EXTRACTED ENTRIES.
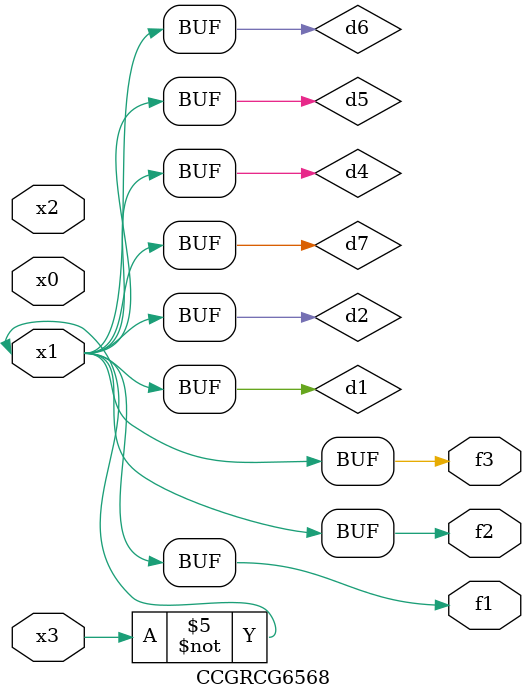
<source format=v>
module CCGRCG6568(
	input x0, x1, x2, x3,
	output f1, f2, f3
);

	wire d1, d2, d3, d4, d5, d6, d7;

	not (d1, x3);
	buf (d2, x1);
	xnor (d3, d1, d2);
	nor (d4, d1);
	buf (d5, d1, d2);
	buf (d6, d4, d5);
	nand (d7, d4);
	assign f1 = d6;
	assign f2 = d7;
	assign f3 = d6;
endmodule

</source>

...

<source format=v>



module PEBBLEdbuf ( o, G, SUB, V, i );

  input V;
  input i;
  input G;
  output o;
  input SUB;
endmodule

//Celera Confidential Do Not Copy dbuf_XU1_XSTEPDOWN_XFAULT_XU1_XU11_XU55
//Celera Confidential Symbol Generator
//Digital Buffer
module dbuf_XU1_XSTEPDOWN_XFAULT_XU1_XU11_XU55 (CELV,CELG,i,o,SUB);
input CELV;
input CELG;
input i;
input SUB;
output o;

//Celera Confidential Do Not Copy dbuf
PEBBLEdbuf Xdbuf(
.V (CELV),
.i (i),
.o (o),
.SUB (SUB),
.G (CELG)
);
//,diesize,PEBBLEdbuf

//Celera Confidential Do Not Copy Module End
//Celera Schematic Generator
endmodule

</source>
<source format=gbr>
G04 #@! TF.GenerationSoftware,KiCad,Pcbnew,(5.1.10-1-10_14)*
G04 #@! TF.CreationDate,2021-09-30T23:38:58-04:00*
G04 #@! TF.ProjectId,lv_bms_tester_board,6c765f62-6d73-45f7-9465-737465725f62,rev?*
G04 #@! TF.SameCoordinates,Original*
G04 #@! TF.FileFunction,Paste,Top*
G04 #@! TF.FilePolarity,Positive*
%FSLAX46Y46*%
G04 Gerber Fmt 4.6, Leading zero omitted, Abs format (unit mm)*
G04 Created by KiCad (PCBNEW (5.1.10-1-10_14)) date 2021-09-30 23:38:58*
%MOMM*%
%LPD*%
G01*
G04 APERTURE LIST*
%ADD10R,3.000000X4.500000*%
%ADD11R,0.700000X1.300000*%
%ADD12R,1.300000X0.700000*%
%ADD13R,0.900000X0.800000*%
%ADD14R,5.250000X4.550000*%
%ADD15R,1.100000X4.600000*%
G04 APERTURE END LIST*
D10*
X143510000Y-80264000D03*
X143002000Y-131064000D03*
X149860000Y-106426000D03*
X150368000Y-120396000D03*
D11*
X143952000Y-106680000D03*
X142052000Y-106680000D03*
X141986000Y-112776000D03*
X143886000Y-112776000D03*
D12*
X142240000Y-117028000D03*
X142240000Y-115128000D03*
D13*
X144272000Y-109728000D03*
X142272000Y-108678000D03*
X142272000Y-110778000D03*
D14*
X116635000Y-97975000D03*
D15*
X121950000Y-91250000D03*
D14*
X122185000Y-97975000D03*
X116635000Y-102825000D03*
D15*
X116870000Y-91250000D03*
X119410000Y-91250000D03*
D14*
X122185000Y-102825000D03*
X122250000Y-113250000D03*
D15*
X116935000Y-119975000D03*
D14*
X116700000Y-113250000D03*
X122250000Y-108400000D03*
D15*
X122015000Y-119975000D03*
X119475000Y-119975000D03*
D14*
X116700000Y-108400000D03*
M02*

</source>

TASK GOAL. Using only the listing above, restate exactly the lines from the line containing "G04 Created by" through the line containing "X142272000Y-108678000D03*", both included.

SOLUTION TO THIS TASK.
G04 Created by KiCad (PCBNEW (5.1.10-1-10_14)) date 2021-09-30 23:38:58*
%MOMM*%
%LPD*%
G01*
G04 APERTURE LIST*
%ADD10R,3.000000X4.500000*%
%ADD11R,0.700000X1.300000*%
%ADD12R,1.300000X0.700000*%
%ADD13R,0.900000X0.800000*%
%ADD14R,5.250000X4.550000*%
%ADD15R,1.100000X4.600000*%
G04 APERTURE END LIST*
D10*
X143510000Y-80264000D03*
X143002000Y-131064000D03*
X149860000Y-106426000D03*
X150368000Y-120396000D03*
D11*
X143952000Y-106680000D03*
X142052000Y-106680000D03*
X141986000Y-112776000D03*
X143886000Y-112776000D03*
D12*
X142240000Y-117028000D03*
X142240000Y-115128000D03*
D13*
X144272000Y-109728000D03*
X142272000Y-108678000D03*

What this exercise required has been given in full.